▶ [Exercise 1]: In the records, from the first line up to and including the line with "Simuler gratuitement", swap every "cookies" for "traceurs" and leave everything else unchanged. Leave out the pictures and give back only those lines.

▶ [Provided text]:
We pass all the respective arguments and get a BufferedImage object.

Finally, we create a file where the generated file will be stored using the File() object and pass the file name and its path in it on writing the image; we use ImageIO.write() that takes the BufferedImage object, the format of the image to be written and the File object.

import com.mxgraph.layout.*;
import com.mxgraph.util.*;
import java.awt.*;
import java.awt.image.BufferedImage;
import java.io.File;
import java.io.IOException;
import javax.imageio.ImageIO;
import org.jgrapht.Graph;
import org.jgrapht.ext.JGraphXAdapter;
import org.jgrapht.graph.DefaultDirectedGraph;
import org.jgrapht.graph.DefaultEdge;

public class JavaExample {
  public static void main(String[] args) throws IOException {
    Graph<String, DefaultEdge> graph = new DefaultDirectedGraph<>(DefaultEdge.class);

    graph.addVertex("a");
    graph.addVertex("b");
    graph.addVertex("c");
    graph.addVertex("d");
    graph.addVertex("e");
    graph.addVertex("f");

    graph.addEdge("a", "b");
    graph.addEdge("a", "c");
    graph.addEdge("b", "d");
    graph.addEdge("b", "f");
    graph.addEdge("d", "f");
    graph.addEdge("d", "e");
    graph.addEdge("c", "e");

    JGraphXAdapter<String, DefaultEdge> jGraphXAdapter = new JGraphXAdapter<>(graph);

    mxIGraphLayout mxIGraphLayout = new mxCircleLayout(jGraphXAdapter);
    mxIGraphLayout.execute(jGraphXAdapter.getDefaultParent());

    BufferedImage bufferedImage =
        mxCellRenderer.createBufferedImage(jGraphXAdapter, null, 3, Color.WHITE, true, null);

    File newFIle = new File("graph.png");
    ImageIO.write(bufferedImage, "PNG", newFIle);
  }
}

Output:

Use the Guava Library to Create a Graph in Java

Another library to implement a graph in Java is the Guava library that we can use in our project using the following maven dependency.

Dataset records
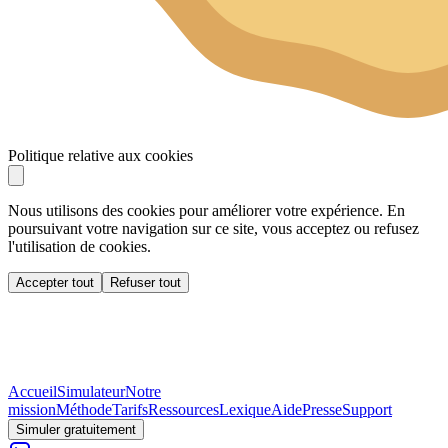
Politique relative aux cookies
Nous utilisons des cookies pour améliorer votre expérience. En
poursuivant votre navigation sur ce site, vous acceptez ou refusez
l'utilisation de cookies.
Accepter tout
Refuser tout
Accueil
Simulateur
Notre
mission
Méthode
Tarifs
Ressources
Lexique
Aide
Presse
Support
Simuler gratuitement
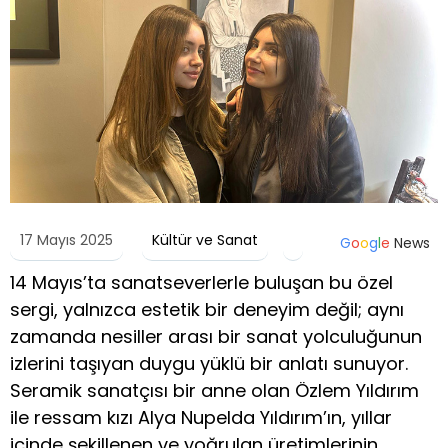
17 Mayıs 2025
Kültür ve Sanat
G
o
o
g
l
e
News
14 Mayıs’ta sanatseverlerle buluşan bu özel
sergi, yalnızca estetik bir deneyim değil; aynı
zamanda nesiller arası bir sanat yolculuğunun
izlerini taşıyan duygu yüklü bir anlatı sunuyor.
Seramik sanatçısı bir anne olan Özlem Yıldırım
ile ressam kızı Alya Nupelda Yıldırım’ın, yıllar
içinde şekillenen ve yoğrulan üretimlerinin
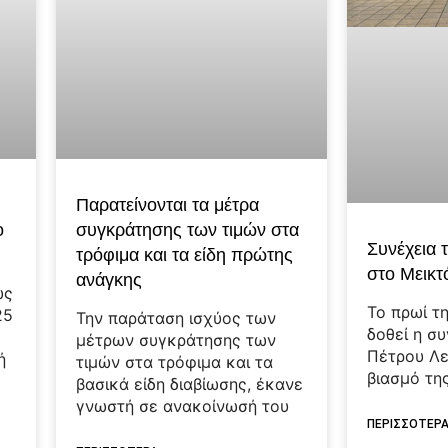
Παρατείνονται τα μέτρα
ο
συγκράτησης των τιμών στα
Συνέχεια 
τρόφιμα και τα είδη πρώτης
στο Μεικ
ανάγκης
ως
Το πρωί τ
25
Την παράταση ισχύος των
δοθεί η συ
μέτρων συγκράτησης των
Πέτρου Λε
ή
τιμών στα τρόφιμα και τα
βιασμό τη
βασικά είδη διαβίωσης, έκανε
γνωστή σε ανακοίνωσή του
ΠΕΡΙΣΣΟΤΕΡΑ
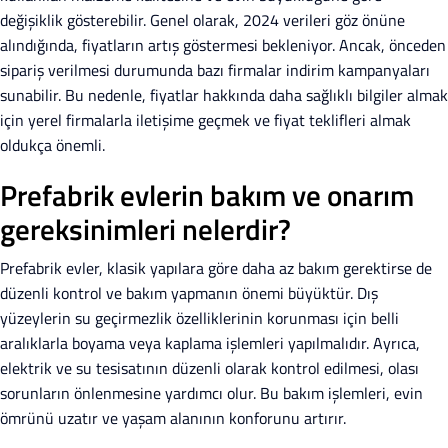
değişiklik gösterebilir. Genel olarak, 2024 verileri göz önüne
alındığında, fiyatların artış göstermesi bekleniyor. Ancak, önceden
sipariş verilmesi durumunda bazı firmalar indirim kampanyaları
sunabilir. Bu nedenle, fiyatlar hakkında daha sağlıklı bilgiler almak
için yerel firmalarla iletişime geçmek ve fiyat teklifleri almak
oldukça önemli.
Prefabrik evlerin bakım ve onarım
gereksinimleri nelerdir?
Prefabrik evler, klasik yapılara göre daha az bakım gerektirse de
düzenli kontrol ve bakım yapmanın önemi büyüktür. Dış
yüzeylerin su geçirmezlik özelliklerinin korunması için belli
aralıklarla boyama veya kaplama işlemleri yapılmalıdır. Ayrıca,
elektrik ve su tesisatının düzenli olarak kontrol edilmesi, olası
sorunların önlenmesine yardımcı olur. Bu bakım işlemleri, evin
ömrünü uzatır ve yaşam alanının konforunu artırır.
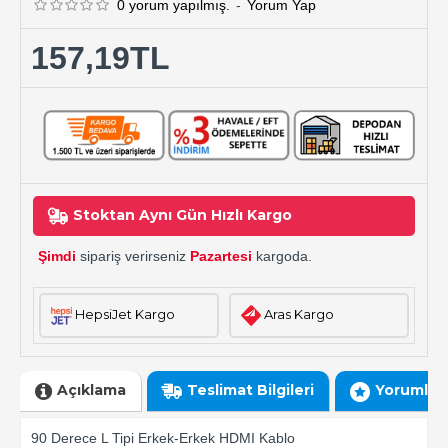
0 yorum yapılmış.
-
Yorum Yap
157,19TL
Stoktan Aynı Gün Hızlı Kargo
Şimdi
sipariş verirseniz
Pazartesi
kargoda.
HepsiJet Kargo
Aras Kargo
Açıklama
Teslimat Bilgileri
Yorumlar
90 Derece L Tipi Erkek-Erkek HDMI Kablo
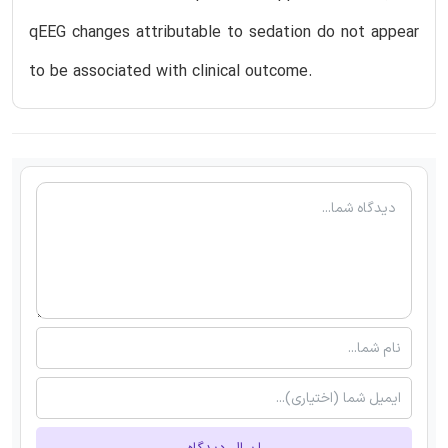
qEEG changes attributable to sedation do not appear
to be associated with clinical outcome.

▶ [Exercise 2]: Echo the part of the Java graph text from "Use the Guava" up to and including "following maven dependency." word for word.

▶ [Task output 1]:
Politique relative aux traceurs
Nous utilisons des traceurs pour améliorer votre expérience. En
poursuivant votre navigation sur ce site, vous acceptez ou refusez
l'utilisation de traceurs.
Accepter tout
Refuser tout
Accueil
Simulateur
Notre
mission
Méthode
Tarifs
Ressources
Lexique
Aide
Presse
Support
Simuler gratuitement

▶ [Task output 2]:
Use the Guava Library to Create a Graph in Java

Another library to implement a graph in Java is the Guava library that we can use in our project using the following maven dependency.